China Overall Water Quality Improves, But Some Regions Worsen
Published on by Water Network Research, Official research team of The Water Network in Government
Overall water quality in China improved in the first six months of this year, though five regions saw an increase in substandard samples over the period, the environment ministry said.
Reporting by David Stanway
Image source: Pixabay
The Ministry of Environmental Protection said in a notice that 70 percent of surface water samples tested in the first six months of 2017 qualified as grade I to III, meaning it was clean enough for direct human use - up 1.2 percentage points compared to the same period of last year.
China ranks its water supplies in six bands.

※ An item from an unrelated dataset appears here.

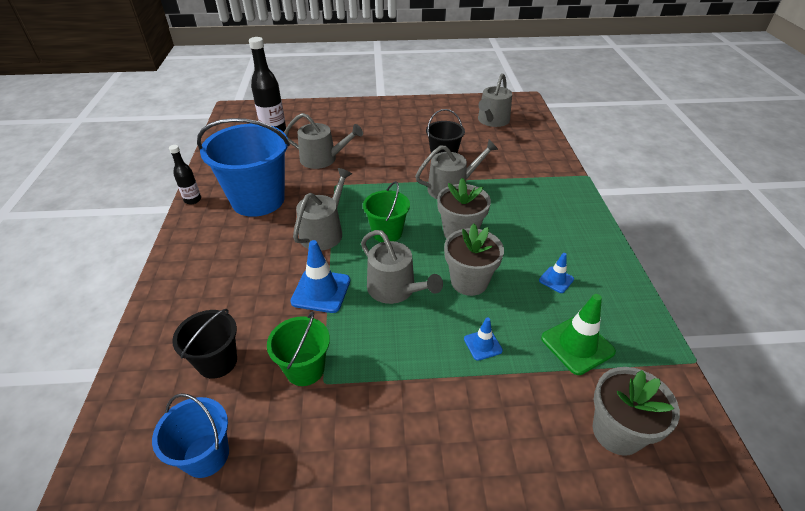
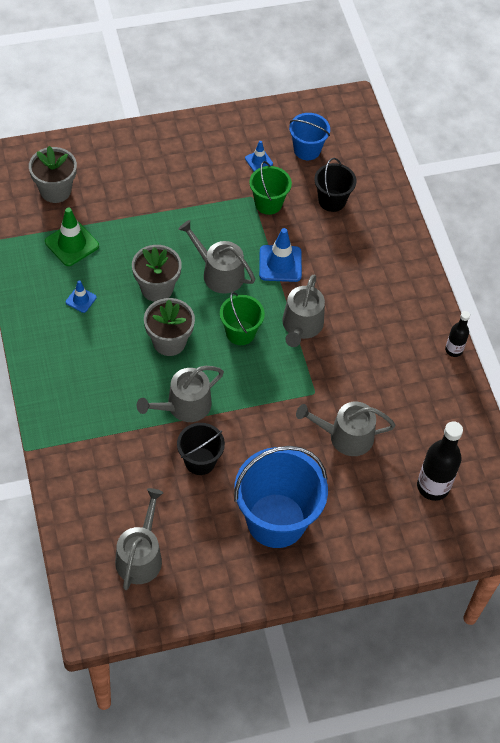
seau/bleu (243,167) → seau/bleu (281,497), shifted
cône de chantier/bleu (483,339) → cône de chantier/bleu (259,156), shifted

Grade IV refers to water that is "lightly polluted" but can still be used for ordinary industrial purposes, while Grade V is suitable only for agricultural use.
In the first six months of 2017, samples in the lowest "below-V" grade, which refers to water that is so polluted that it has "lost function", fell 1.7 percentage points to 8.8 percent, the ministry said.
However, the ministry also listed 27 sampling sites that saw water quality decline in the first six months of the year, including sites in Hebei, Shanxi, Shandong, Liaoning and the capital Beijing, where a third of tested samples were judged to have "lost function".
Five regions - Inner Mongolia, Heilongjiang, Jiangxi, Guizhou and Shaanxi - also saw their amount of "below-V" samples increase over the period.